I know not many here will probably care, but I was reading various sources online including LawnSite and some government pdfs. Apparently Tupersan/Siduron is being phased out (registration not renewed by the EPA) the end of 2020. Now we know why Lebanon and others recently introduced Syngenta's Starter with Meso in their own packaging; Tenacity/Mesotrione will be the only option going forward. I've never used Siduron, but am thinking of picking up a small bag before it's gone because it's a good option if the yearly limit for Mesotrione is reached and a seeding pre-M is needed. It also may have some strengths (and weaknesses) that Mesotrione doesn't.


----------



## mowww (Jan 16, 2018)

Thanks @Green! Do you see 1:1 performance in granular vs liquid formulation for pre-emergent use?


----------



## Green (Dec 24, 2017)

mowww said:


> Thanks Green! Do you see 1:1 performance in granular vs liquid formulation for pre-emergent use?


My experience has been with Tenacity and Starter with Mesotrione. I use the liquid if I want both pre and post at the same time...just throw in some non-ionic surfactant and it does the trick. I use the granular as a pre-M for seeding if I'm pressed for time or it's too windy to spray. Results have been similar in terms of the pre-emergent action. The granular also can turn existing grass and weeds white like the liquid, but it's absorbed through roots instead of foliar, obviously.

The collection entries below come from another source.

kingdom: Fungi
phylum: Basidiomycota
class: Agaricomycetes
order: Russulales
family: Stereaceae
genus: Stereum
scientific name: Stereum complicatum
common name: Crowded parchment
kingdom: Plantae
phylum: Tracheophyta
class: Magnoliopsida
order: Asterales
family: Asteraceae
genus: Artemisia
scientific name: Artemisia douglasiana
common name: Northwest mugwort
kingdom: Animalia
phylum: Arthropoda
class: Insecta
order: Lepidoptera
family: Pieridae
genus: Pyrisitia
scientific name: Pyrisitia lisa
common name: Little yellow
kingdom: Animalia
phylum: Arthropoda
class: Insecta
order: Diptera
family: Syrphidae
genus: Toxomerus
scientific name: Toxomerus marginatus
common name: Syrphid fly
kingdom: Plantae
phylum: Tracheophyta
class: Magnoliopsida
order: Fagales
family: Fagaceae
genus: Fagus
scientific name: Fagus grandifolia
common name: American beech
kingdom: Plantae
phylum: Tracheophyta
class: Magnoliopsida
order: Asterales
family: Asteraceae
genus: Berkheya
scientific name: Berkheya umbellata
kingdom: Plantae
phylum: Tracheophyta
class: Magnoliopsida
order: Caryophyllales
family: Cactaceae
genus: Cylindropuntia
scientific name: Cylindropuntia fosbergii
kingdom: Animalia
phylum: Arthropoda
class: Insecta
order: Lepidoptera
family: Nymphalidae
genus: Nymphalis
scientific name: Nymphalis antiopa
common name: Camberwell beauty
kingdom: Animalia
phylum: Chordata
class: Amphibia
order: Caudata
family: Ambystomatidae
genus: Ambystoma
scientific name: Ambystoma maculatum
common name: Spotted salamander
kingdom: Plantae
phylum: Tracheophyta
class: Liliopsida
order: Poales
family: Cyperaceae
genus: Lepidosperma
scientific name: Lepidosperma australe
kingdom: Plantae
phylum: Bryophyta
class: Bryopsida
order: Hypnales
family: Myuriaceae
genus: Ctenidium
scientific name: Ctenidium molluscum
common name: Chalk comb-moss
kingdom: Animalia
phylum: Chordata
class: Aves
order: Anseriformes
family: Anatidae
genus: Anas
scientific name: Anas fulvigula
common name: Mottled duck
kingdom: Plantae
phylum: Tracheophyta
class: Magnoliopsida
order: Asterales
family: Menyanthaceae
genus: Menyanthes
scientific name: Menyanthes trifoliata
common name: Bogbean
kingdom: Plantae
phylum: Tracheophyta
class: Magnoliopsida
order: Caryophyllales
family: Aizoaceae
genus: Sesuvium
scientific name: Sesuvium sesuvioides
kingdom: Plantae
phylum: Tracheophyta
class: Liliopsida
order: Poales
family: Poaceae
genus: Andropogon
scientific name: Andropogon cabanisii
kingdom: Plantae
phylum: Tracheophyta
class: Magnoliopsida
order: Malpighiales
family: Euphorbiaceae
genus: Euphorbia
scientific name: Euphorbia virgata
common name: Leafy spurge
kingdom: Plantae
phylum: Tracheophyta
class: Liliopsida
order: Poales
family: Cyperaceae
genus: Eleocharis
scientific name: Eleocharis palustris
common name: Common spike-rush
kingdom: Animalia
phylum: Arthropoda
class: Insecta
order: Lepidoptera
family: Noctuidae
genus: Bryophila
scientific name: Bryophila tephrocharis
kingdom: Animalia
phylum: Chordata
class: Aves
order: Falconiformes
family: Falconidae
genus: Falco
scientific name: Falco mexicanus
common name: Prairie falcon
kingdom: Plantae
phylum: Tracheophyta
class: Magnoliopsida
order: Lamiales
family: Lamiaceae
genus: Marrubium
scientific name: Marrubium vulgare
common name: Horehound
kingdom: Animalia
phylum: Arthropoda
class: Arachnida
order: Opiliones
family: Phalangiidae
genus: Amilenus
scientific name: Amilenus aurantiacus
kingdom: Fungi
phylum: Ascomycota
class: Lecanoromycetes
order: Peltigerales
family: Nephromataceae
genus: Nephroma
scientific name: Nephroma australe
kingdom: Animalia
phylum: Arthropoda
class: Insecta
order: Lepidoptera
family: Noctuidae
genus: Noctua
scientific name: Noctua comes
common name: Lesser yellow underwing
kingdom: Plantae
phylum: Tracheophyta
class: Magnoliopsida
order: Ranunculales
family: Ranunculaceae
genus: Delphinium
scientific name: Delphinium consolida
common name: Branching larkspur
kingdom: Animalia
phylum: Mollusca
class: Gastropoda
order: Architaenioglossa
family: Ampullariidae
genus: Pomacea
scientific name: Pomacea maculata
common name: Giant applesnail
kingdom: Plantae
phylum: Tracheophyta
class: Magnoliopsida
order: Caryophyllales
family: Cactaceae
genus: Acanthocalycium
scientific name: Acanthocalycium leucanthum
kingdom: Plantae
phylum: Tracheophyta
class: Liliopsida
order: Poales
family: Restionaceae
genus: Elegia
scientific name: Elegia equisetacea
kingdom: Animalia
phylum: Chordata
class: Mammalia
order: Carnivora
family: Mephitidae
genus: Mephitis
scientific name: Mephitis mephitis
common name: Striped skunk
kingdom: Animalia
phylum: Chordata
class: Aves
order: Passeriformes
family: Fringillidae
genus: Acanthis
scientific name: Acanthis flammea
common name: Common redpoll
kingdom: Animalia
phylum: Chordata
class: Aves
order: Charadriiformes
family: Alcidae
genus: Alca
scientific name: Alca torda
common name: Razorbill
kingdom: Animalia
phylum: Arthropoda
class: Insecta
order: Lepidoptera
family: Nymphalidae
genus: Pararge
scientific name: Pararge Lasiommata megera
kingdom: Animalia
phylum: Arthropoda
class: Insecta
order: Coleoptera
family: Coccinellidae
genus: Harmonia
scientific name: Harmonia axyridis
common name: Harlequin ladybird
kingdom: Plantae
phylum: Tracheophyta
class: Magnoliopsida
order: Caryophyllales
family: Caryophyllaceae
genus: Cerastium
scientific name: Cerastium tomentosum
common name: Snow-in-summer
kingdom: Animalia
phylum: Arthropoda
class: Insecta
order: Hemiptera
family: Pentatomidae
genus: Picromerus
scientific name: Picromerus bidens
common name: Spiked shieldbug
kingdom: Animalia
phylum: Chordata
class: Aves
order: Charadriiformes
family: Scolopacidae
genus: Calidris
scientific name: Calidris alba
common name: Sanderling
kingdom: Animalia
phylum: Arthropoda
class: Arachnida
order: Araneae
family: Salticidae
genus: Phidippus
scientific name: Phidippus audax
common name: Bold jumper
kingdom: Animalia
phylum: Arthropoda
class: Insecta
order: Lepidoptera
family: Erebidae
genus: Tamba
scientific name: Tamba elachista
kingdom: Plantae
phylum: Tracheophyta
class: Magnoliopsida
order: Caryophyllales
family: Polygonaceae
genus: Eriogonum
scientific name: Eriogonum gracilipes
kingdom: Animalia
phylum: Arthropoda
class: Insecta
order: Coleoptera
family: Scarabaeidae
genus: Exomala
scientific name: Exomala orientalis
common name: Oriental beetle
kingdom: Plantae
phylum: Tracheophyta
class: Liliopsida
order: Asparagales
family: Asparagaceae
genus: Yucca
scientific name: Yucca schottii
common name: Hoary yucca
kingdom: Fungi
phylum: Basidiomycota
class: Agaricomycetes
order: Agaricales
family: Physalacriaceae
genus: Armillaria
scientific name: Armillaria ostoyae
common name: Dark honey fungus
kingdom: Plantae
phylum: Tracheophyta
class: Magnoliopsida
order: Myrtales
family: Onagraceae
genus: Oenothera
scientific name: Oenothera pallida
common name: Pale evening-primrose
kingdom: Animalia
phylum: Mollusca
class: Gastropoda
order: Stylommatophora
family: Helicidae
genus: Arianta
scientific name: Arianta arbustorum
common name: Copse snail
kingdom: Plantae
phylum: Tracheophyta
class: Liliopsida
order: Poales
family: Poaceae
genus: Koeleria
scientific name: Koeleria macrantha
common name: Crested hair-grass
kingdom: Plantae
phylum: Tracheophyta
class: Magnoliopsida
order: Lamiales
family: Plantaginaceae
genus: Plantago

Again, I haven't used Tupersan/Siduron at this point.


----------



## HoosierLawnGnome (Sep 28, 2017)

Siduron is one ofnthe few pre emergents ok for bentgrass.


----------



## gene_stl (Oct 29, 2017)

It is labeled to suppress bermuda in bentgrass. I am sad to hear this since it is the first weed killer I used in conjunction with seeding at my first house ages ago. Like an old friend. I wonder if someone else will start selling it. I have a bag of Wettable Granules that were fairly pricey.


----------



## Green (Dec 24, 2017)

gene_stl said:


> It is labeled to suppress bermuda in bentgrass. I am sad to hear this since it is the first weed killer I used in conjunction with seeding at my first house ages ago. Like an old friend. I wonder if someone else will start selling it. I have a bag of Wettable Granules that were fairly pricey.


Nope. It lost EPA approval. Apparently just because it's so old and the makers didn't renew. Buy what you need for the coming years soon.


----------